James Hyerczyk from ForexHound.com at 10/30/09


The Dollar is showing signs of strength this morning.  This could be an indication that traders have out yesterday’s friendly GDP Report behind them and are looking at the future of the economy.  The Dollar traded weaker yesterday after the U.S. Third Quarter GDP came out better than expected.  Looking at the chart formations, however, it doesn’t look like any markets made any significant changes in trend.  It looks as if traders were adjusting positions after the Dollar rallied earlier in the week.  A rally today in the Dollar will be a strong indication that traders are becoming more risk averse.


December Gold is trading lower because of the stronger Dollar.  Technically this market finished a 50% retracement of the $1072.00 to $1026.90 range.  The upside objective at $1049.40 stopped the rally.  The strength of the Dollar will dictate which direction gold moves today.

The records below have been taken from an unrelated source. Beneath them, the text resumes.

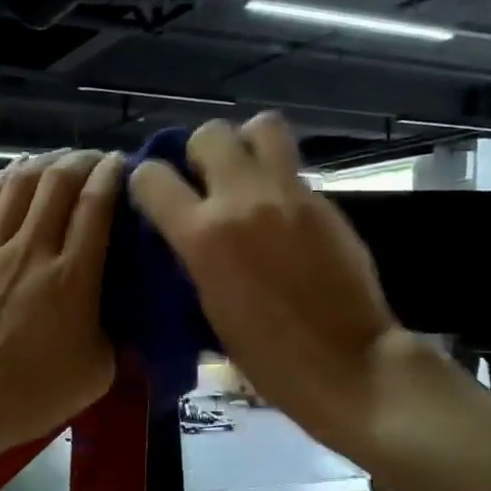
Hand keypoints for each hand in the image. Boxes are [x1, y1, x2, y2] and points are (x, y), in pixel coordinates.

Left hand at [0, 150, 123, 458]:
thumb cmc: (32, 395)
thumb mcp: (97, 371)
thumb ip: (115, 330)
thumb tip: (122, 306)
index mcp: (73, 276)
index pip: (96, 204)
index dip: (111, 174)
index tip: (121, 165)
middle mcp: (32, 249)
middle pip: (58, 181)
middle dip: (80, 161)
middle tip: (93, 161)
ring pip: (18, 184)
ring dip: (43, 164)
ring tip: (56, 162)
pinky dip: (2, 183)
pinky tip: (12, 179)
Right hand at [129, 113, 430, 459]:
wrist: (345, 364)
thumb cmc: (265, 356)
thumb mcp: (207, 307)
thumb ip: (191, 257)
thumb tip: (182, 233)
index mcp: (202, 235)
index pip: (152, 177)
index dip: (145, 184)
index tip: (153, 201)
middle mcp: (243, 199)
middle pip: (208, 133)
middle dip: (198, 154)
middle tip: (204, 184)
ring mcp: (289, 194)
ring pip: (260, 127)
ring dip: (245, 146)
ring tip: (244, 179)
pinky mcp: (324, 200)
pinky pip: (291, 166)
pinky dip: (276, 177)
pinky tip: (278, 212)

December Crude Oil is feeling downside pressure.  The weakness overnight reflects the fact that traders are looking at the bearish supply and demand data.  Speculation, higher equities and the lower Dollar had been driving crude oil higher.  This week a shift in sentiment is taking place that is driving investors out of higher yielding assets.  This could trigger a break to 73.00 to 71.70.


Equity futures nearly completed a 50% retracement of their recent declines.  The speed of the rally indicates that it was mostly short-covering rather than new buying.  Yesterday’s friendly GDP Report helped trigger the rally, but it was based on old data.  Traders will now be looking at whether the economy will be able to sustain the gains if the Fed begins to end its stimulus programs.  Many investors believe that stock prices have anticipated a fast, steady recovery when in fact it may be slow and rough.


Treasury futures could give back some of yesterday’s losses if equity prices weaken. If demand drops in higher yielding assets then look for lower yielding assets like the December Treasury Bonds and December Treasury Notes to benefit.